If the area is nutritious, the juveniles will grow to about 1.5 mm in a few weeks. After confirming that the juveniles have grown to about 1.5 mm, they are then transferred to a net with a mesh size of 1 mm, and the iron frame 40 is inserted in the same manner and put into the sea again in the same manner.

In about two months after that, the juveniles grow to about 7 to 8 mm.

(Covered net aquaculture / hanging aquaculture)
After the difference grows to this extent, it is bred to the final stage by cover net aquaculture or hanging aquaculture. Cover net aquaculture is a culture method in which the tidal flat surface is sprayed and the cover net protects it from feeding damage and runoff.

The hanging-type aquaculture is a aquaculture method in which a substrate such as sand or anthracite is stored in a basket or container from a raft and hung at a depth of 2 to 3 m from the sea surface. In order to protect the clams from foreign enemies, it is desirable to cover the basket or container with a net with a mesh size of about 20 mm.

After about 6 to 10 months in this state, the clams grow to a product size of 3.5 to 4 cm.

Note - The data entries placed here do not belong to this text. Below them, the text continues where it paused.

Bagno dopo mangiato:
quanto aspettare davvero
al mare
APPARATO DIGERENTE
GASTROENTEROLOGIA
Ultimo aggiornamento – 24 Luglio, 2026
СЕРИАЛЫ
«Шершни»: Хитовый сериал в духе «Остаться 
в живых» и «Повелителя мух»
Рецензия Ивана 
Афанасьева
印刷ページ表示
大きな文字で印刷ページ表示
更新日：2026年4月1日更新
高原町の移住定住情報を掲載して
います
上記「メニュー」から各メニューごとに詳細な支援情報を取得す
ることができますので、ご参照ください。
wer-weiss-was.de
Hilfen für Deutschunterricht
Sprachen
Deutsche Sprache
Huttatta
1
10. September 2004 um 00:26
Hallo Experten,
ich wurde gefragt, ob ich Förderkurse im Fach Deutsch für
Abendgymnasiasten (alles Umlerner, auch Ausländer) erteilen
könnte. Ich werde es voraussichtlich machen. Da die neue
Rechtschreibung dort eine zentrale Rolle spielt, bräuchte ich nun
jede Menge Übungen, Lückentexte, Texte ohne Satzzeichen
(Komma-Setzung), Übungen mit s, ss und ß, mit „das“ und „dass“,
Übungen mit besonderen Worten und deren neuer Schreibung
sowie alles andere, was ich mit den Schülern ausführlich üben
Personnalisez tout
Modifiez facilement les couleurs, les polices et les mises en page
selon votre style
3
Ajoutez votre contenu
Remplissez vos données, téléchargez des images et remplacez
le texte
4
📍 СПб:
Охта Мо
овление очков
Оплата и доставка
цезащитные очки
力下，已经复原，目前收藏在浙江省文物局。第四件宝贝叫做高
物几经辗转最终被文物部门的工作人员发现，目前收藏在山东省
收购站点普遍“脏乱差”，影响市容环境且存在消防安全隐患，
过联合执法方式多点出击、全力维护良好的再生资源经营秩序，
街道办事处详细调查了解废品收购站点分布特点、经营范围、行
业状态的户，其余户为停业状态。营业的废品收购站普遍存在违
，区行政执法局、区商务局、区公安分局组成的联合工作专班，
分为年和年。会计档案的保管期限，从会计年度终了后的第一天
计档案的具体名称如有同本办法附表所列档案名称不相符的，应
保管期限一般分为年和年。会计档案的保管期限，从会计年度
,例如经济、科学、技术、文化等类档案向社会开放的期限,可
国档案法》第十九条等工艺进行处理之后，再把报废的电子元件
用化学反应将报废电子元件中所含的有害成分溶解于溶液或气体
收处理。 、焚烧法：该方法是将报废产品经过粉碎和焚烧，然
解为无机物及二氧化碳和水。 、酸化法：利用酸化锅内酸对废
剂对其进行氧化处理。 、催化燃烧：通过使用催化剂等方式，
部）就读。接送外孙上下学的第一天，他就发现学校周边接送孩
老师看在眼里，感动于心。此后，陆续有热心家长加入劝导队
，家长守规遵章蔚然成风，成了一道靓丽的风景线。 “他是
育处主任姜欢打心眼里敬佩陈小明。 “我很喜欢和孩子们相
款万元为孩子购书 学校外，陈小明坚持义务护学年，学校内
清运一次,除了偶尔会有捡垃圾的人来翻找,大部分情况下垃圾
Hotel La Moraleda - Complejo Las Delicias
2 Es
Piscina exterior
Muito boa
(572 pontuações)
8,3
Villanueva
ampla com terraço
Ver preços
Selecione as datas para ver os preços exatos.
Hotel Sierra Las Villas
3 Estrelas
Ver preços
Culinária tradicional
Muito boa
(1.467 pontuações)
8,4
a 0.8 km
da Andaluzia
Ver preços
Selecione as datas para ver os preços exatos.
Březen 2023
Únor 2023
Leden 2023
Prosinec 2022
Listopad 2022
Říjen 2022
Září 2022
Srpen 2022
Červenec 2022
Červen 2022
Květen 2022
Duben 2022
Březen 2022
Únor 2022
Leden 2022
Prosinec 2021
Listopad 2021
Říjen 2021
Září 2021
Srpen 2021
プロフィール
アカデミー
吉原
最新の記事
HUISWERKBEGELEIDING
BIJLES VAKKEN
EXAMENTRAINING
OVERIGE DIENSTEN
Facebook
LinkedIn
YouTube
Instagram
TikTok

1 juvenile clam cage 2 PVC pipe 3 0.15 mm mesh net 4 Downwelling breeding device 5 Water tank 6 Breeding water 7 Support plate 10 Feeding pipe 11 Feeding hole 12 Pump 40 Iron frame 50 Sea 60 Rope 70 bag

Claims (5)

The step (A) of selecting and collecting the young clams of a certain size or larger by filtering using a net filter with a mesh size of 0.6 mm or less, and the collected young clams of 0.6 mm. A method for cultivating clams, which comprises a step (B) of putting the clams in a net having the following meshes and releasing them into the sea. The method for culturing clams according to claim 1, wherein the mesh size of the net filter used in the step (A) is 0.5 mm or less. The cultivation of clams according to claim 1 or 2, wherein the average shell length of the young clams after filtration using the net filter used in the step (A) is 1.0 mm or less. Method. The method for culturing clams according to any one of claims 1 to 3, wherein the mesh size of the net used in the step (B) is 0.5 mm or less. The method for cultivating clams according to any one of claims 1 to 4, further comprising a step of breeding young clams in a downwelling breeding device.